ZU BEARBEITENDES MATERIAL
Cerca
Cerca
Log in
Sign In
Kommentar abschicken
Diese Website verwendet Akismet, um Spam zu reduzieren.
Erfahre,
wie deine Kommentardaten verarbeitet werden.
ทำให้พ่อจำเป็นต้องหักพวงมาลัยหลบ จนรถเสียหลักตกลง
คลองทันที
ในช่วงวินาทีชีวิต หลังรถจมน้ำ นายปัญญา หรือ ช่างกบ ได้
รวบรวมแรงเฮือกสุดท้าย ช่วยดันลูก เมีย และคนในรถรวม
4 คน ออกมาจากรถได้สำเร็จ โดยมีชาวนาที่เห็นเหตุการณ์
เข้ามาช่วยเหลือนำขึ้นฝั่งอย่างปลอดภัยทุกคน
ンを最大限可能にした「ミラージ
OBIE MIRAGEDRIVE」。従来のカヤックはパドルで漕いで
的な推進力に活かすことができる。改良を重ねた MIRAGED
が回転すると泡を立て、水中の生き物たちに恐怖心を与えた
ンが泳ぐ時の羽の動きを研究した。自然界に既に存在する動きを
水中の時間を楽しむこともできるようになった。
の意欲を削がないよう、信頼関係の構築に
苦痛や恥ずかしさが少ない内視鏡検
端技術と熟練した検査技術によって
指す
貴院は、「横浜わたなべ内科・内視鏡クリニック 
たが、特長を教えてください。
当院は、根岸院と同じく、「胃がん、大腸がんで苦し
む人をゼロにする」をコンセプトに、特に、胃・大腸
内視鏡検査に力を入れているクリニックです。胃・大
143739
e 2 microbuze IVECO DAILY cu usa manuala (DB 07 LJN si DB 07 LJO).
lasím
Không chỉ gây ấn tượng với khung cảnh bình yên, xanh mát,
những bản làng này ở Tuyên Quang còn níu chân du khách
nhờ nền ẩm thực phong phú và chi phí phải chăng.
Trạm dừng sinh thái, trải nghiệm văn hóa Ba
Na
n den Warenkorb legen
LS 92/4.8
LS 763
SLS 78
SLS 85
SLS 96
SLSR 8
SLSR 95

AUFGABE
Gib die Zeilen sämtlicher Einträge als nummerierte Liste wieder und lass Leerzeilen dabei weg.

LÖSUNG
1. Cerca
2. Cerca
3. Log in
4. Sign In
5. Kommentar abschicken
6. Diese Website verwendet Akismet, um Spam zu reduzieren.
7. Erfahre,
8. wie deine Kommentardaten verarbeitet werden.
9. ทำให้พ่อจำเป็นต้องหักพวงมาลัยหลบ จนรถเสียหลักตกลง
10. คลองทันที
11. ในช่วงวินาทีชีวิต หลังรถจมน้ำ นายปัญญา หรือ ช่างกบ ได้
12. รวบรวมแรงเฮือกสุดท้าย ช่วยดันลูก เมีย และคนในรถรวม
13. 4 คน ออกมาจากรถได้สำเร็จ โดยมีชาวนาที่เห็นเหตุการณ์
14. เข้ามาช่วยเหลือนำขึ้นฝั่งอย่างปลอดภัยทุกคน
15. ンを最大限可能にした「ミラージ
16. OBIE MIRAGEDRIVE」。従来のカヤックはパドルで漕いで
17. 的な推進力に活かすことができる。改良を重ねた MIRAGED
18. が回転すると泡を立て、水中の生き物たちに恐怖心を与えた
19. ンが泳ぐ時の羽の動きを研究した。自然界に既に存在する動きを
20. 水中の時間を楽しむこともできるようになった。
21. の意欲を削がないよう、信頼関係の構築に
22. 苦痛や恥ずかしさが少ない内視鏡検
23. 端技術と熟練した検査技術によって
24. 指す
25. 貴院は、「横浜わたなべ内科・内視鏡クリニック 
26. たが、特長を教えてください。
27. 当院は、根岸院と同じく、「胃がん、大腸がんで苦し
28. む人をゼロにする」をコンセプトに、特に、胃・大腸
29. 内視鏡検査に力を入れているクリニックです。胃・大
30. 143739
31. e 2 microbuze IVECO DAILY cu usa manuala (DB 07 LJN si DB 07 LJO).
32. lasím
33. Không chỉ gây ấn tượng với khung cảnh bình yên, xanh mát,
34. những bản làng này ở Tuyên Quang còn níu chân du khách
35. nhờ nền ẩm thực phong phú và chi phí phải chăng.
36. Trạm dừng sinh thái, trải nghiệm văn hóa Ba
37. Na
38. n den Warenkorb legen
39. LS 92/4.8
40. LS 763
41. SLS 78
42. SLS 85
43. SLS 96
44. SLSR 8
45. SLSR 95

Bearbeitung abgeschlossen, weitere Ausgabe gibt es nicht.